**WORK TO BE COMPLETED**
Copy out each line of the entries below in which the string "derecognized" appears.

**SUPPLIED RECORDS**

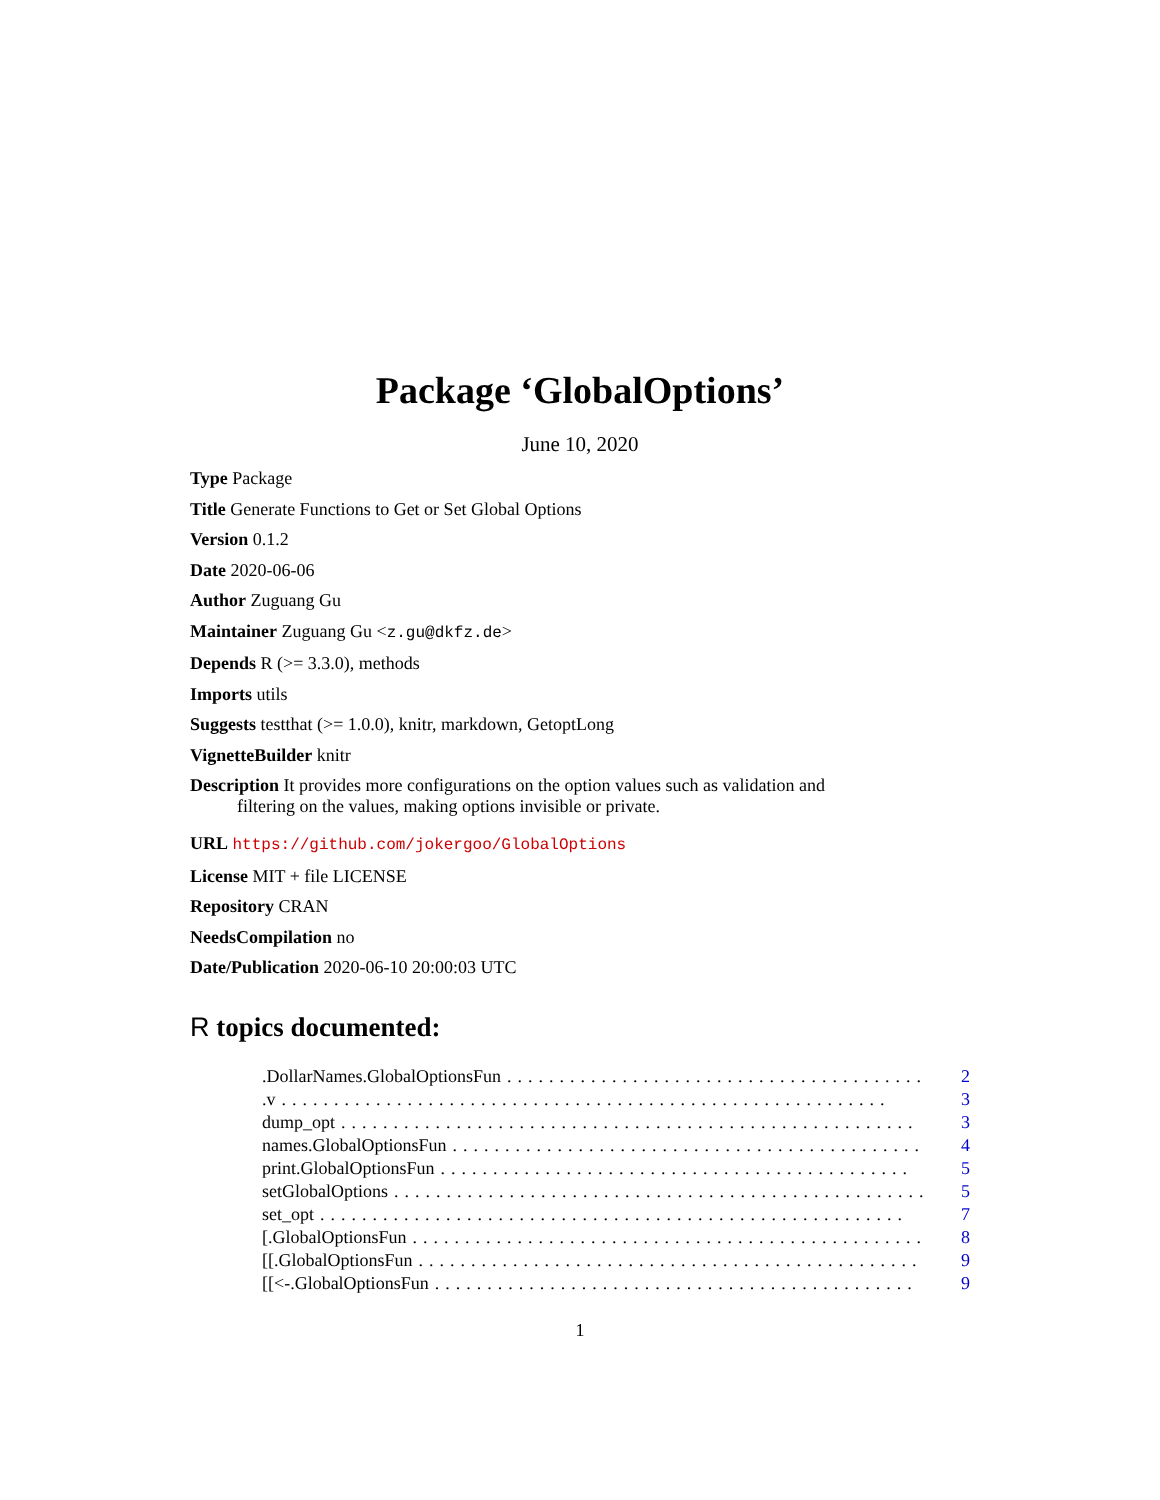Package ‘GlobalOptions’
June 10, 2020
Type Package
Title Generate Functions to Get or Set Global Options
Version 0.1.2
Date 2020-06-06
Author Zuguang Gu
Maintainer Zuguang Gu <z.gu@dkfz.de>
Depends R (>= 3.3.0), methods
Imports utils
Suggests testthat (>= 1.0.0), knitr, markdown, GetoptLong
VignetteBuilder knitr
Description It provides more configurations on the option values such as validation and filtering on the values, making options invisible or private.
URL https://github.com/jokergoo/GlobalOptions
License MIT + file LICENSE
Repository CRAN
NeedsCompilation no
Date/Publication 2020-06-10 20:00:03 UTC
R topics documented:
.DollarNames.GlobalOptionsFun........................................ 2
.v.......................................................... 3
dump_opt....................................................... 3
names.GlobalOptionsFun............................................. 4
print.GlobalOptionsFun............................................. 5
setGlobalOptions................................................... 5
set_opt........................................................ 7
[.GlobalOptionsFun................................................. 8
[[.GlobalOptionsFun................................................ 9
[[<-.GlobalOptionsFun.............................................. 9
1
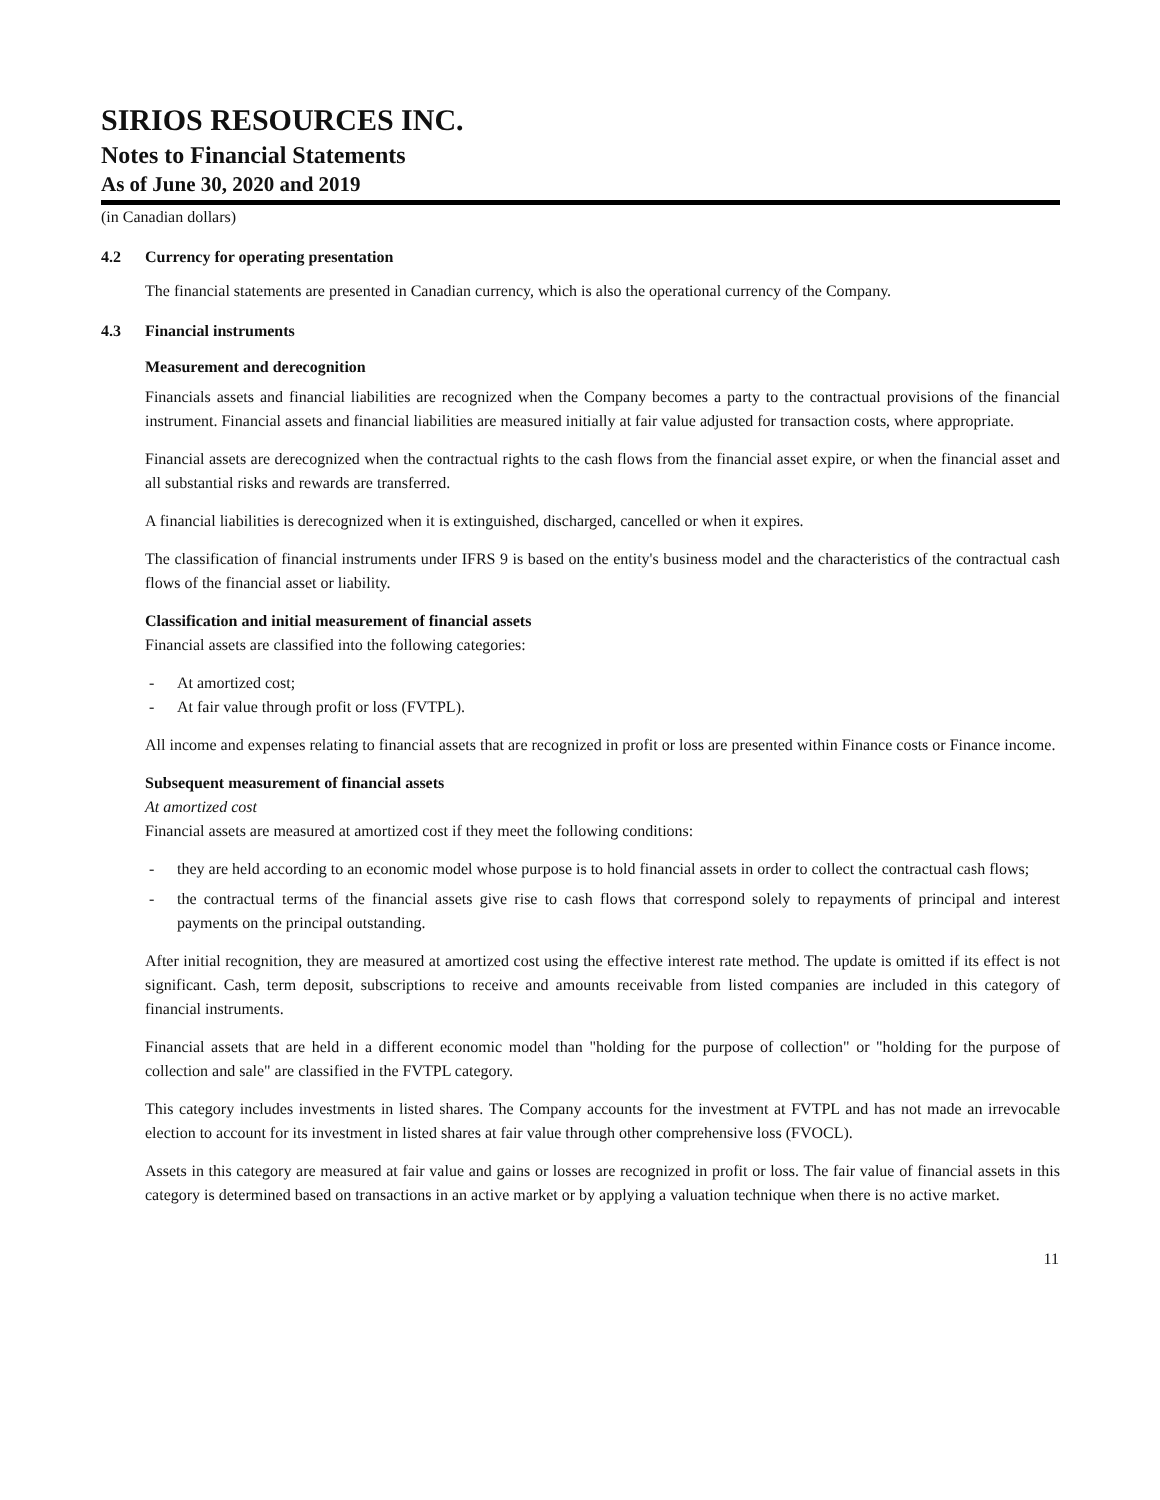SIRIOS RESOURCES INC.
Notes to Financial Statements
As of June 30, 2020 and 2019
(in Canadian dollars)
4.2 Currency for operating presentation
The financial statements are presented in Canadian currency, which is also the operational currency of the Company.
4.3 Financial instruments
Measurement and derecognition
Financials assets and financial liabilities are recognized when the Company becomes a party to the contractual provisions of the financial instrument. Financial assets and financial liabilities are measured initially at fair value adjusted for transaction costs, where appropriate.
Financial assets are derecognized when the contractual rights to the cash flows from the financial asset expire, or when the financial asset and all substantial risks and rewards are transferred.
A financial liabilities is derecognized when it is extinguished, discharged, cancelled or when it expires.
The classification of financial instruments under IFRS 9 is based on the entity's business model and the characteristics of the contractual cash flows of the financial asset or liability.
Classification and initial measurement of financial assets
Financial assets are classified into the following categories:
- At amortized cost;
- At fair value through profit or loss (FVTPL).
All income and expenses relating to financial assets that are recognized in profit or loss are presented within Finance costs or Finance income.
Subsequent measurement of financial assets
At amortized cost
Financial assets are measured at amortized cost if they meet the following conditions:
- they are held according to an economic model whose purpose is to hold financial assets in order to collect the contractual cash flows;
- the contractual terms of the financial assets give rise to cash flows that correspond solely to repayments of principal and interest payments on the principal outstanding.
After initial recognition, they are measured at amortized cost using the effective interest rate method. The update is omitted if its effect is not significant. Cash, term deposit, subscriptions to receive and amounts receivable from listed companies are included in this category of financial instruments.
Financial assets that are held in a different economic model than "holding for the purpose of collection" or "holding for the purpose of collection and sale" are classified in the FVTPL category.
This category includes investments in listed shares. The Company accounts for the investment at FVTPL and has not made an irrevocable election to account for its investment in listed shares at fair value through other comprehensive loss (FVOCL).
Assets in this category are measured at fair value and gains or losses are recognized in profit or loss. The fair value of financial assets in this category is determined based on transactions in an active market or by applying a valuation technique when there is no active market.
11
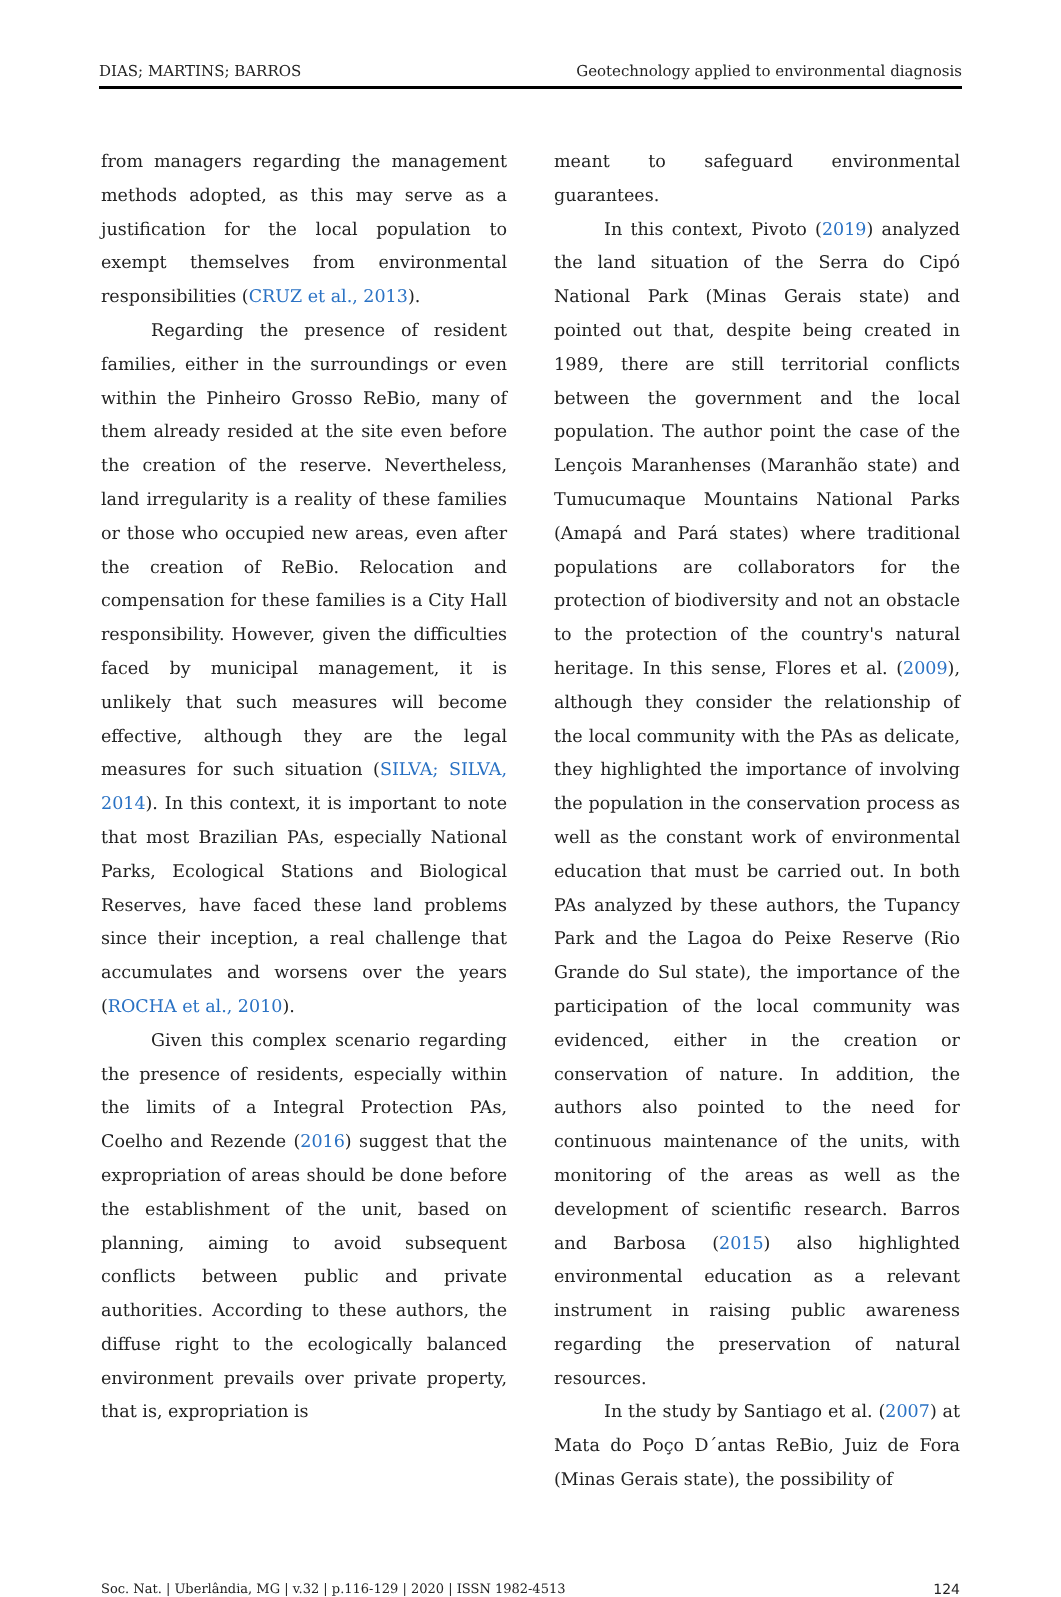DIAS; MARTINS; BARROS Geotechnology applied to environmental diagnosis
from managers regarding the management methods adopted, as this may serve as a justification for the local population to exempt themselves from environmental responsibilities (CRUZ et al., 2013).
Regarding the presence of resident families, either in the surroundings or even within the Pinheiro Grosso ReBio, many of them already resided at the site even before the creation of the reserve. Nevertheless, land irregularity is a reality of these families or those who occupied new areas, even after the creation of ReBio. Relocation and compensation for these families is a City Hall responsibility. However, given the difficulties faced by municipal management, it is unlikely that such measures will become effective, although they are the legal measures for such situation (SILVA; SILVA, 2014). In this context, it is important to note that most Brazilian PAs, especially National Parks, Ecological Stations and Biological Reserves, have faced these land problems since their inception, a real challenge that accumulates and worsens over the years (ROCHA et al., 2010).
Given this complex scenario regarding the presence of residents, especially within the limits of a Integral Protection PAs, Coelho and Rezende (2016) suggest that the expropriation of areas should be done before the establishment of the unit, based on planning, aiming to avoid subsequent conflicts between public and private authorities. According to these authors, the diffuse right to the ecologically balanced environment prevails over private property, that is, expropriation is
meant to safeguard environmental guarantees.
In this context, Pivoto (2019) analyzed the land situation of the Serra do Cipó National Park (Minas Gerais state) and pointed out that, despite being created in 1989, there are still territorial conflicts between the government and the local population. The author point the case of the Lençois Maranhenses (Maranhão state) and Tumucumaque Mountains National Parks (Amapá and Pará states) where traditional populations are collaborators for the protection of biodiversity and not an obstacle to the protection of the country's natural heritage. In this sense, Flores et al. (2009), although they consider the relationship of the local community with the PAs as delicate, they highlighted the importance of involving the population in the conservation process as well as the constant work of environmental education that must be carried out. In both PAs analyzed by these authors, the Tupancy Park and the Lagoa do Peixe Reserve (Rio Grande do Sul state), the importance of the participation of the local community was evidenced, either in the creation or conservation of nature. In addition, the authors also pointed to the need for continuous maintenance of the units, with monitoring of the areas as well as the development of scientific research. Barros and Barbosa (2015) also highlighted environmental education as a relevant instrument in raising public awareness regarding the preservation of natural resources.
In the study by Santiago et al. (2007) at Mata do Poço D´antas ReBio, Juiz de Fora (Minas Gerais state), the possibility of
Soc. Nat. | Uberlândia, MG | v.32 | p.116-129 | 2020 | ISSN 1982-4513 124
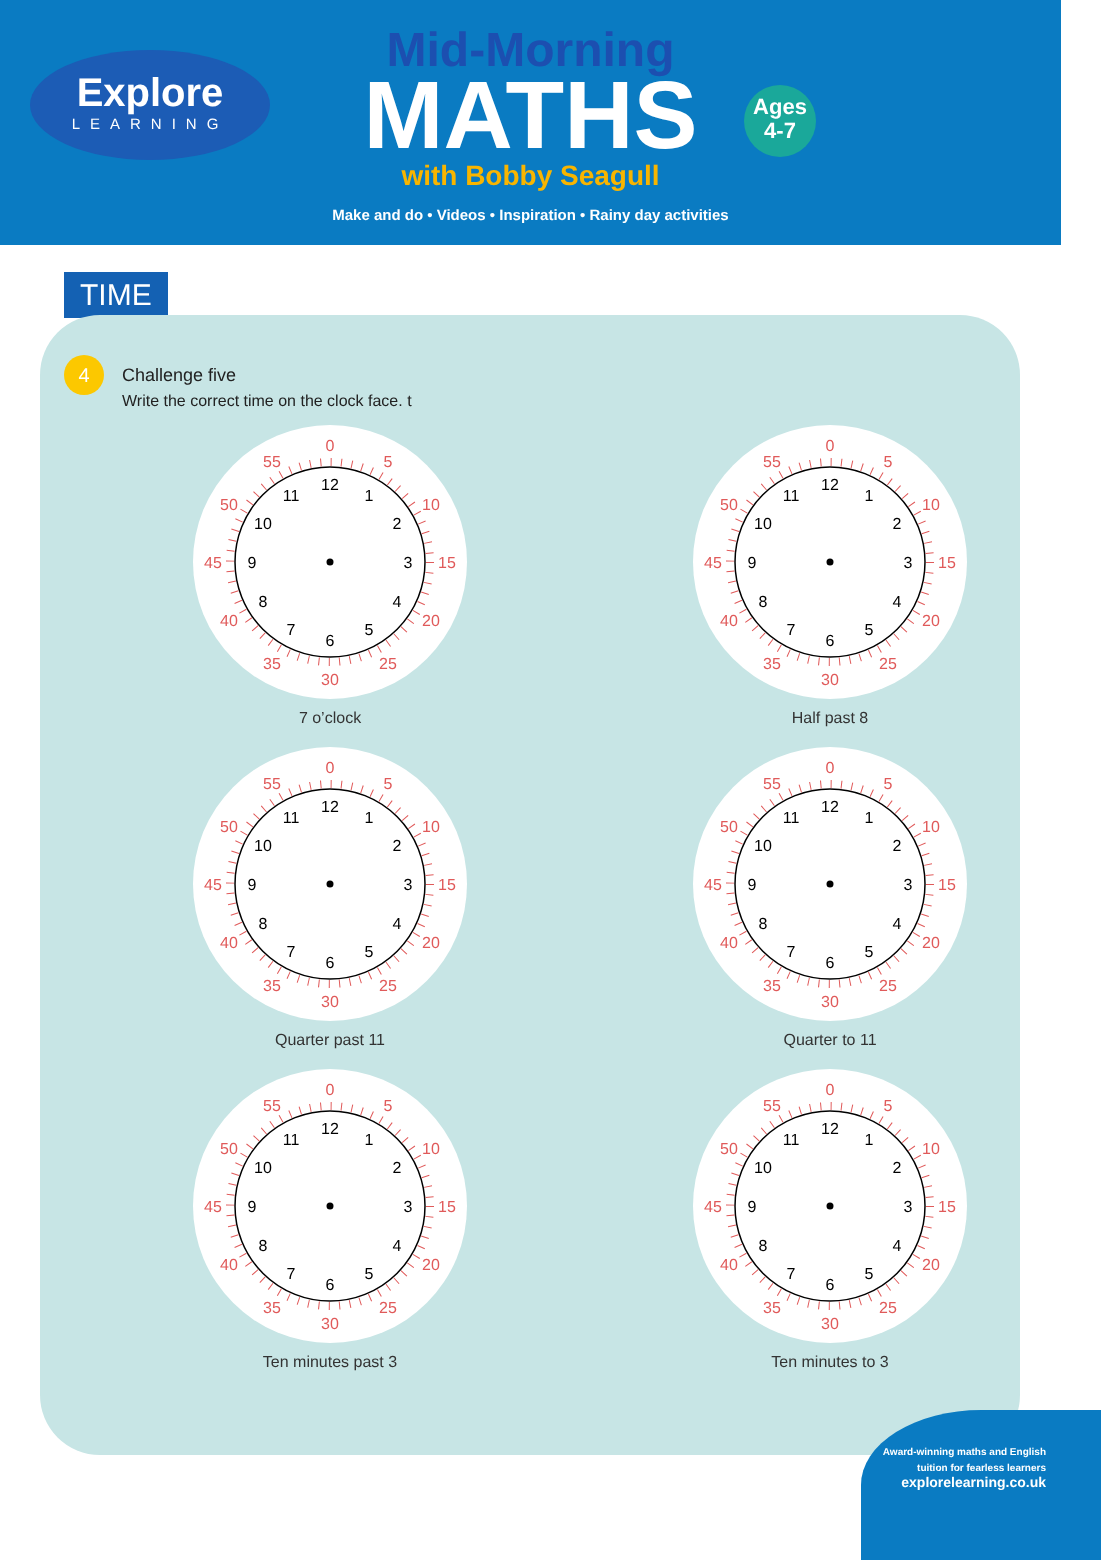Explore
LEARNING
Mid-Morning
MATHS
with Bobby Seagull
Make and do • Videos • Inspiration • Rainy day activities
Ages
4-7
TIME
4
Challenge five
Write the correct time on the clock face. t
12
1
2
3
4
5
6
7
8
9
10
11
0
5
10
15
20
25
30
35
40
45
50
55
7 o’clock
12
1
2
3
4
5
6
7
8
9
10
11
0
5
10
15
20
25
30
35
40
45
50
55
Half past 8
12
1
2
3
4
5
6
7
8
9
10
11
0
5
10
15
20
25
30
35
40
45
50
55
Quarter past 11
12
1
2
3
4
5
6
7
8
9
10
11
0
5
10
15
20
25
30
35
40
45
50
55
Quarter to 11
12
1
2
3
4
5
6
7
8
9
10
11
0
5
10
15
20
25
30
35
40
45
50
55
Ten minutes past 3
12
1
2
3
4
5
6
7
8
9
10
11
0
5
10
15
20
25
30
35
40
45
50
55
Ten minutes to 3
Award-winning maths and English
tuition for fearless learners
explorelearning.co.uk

**YOUR RESPONSE**
Financial assets are derecognized when the contractual rights to the cash flows from the financial asset expire, or when the financial asset and all substantial risks and rewards are transferred.
A financial liabilities is derecognized when it is extinguished, discharged, cancelled or when it expires.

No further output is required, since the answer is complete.